Task input:
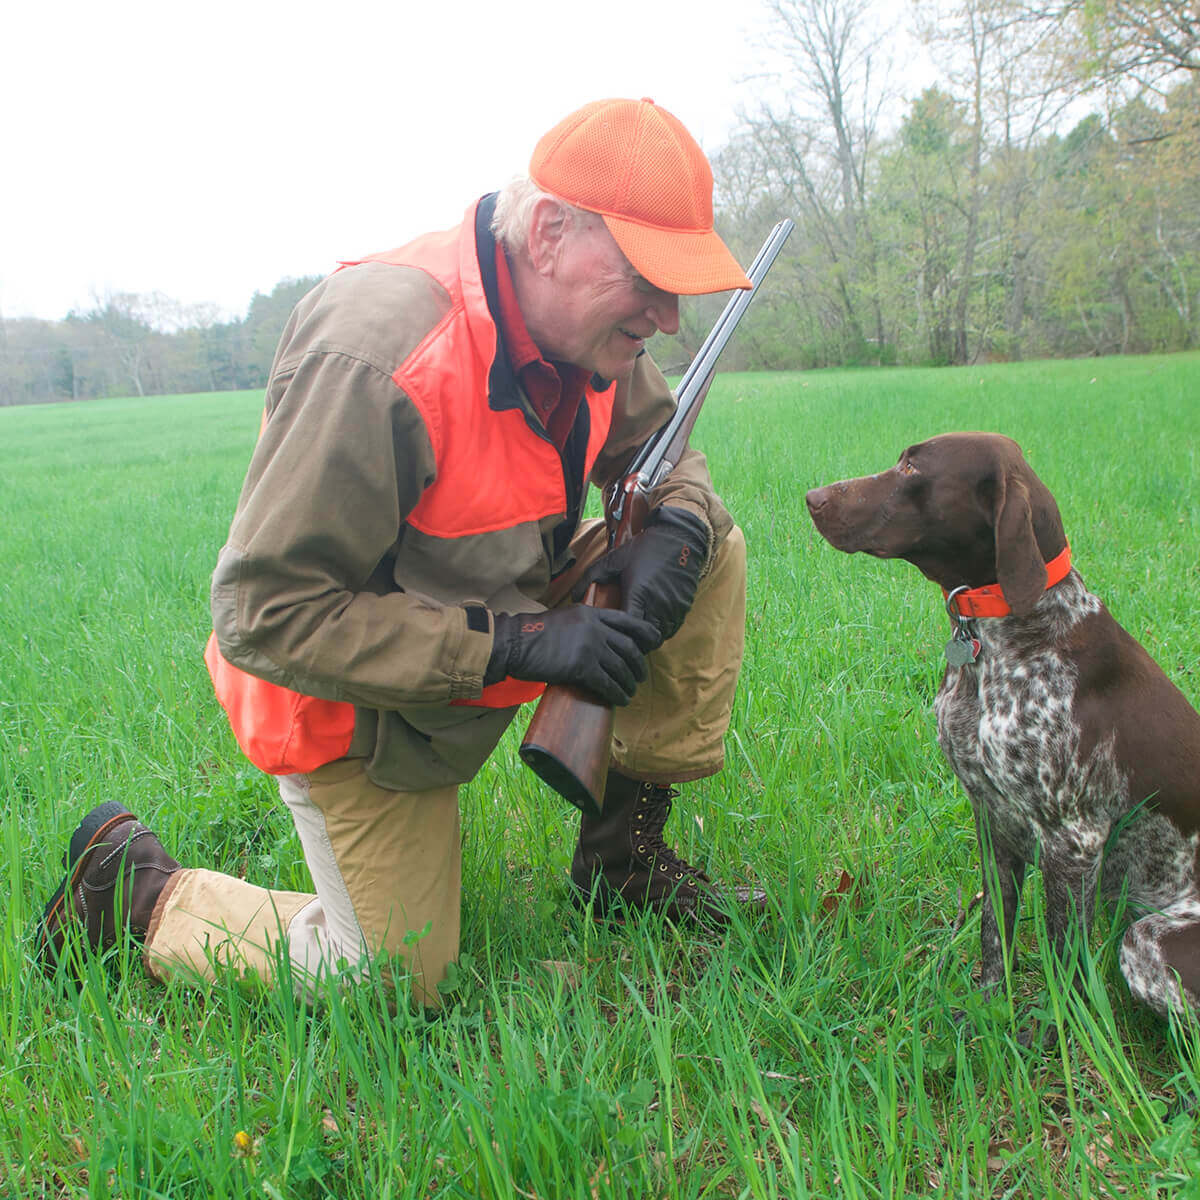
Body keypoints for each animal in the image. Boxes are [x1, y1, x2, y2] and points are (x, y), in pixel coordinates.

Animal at [806, 434, 1200, 1022]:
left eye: (911, 467)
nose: (813, 497)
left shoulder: (1074, 843)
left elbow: (1064, 965)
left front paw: (1049, 1032)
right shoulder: (992, 819)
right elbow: (996, 935)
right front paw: (989, 1012)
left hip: (1149, 939)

Your objective: Exactly the lines from the top of the entries through the line with "left front paw: (1049, 1032)", inclusive, must be given again, with every picture omitted.

Answer for this exercise:
Body keypoints for each animal in the image. Boxes are [x1, y1, x2, y2] and points are (x, y), in pixel coordinates.

Animal at [806, 434, 1200, 1022]:
left eye: (911, 467)
nose: (813, 497)
left shoulder: (1074, 843)
left elbow: (1064, 965)
left front paw: (1049, 1032)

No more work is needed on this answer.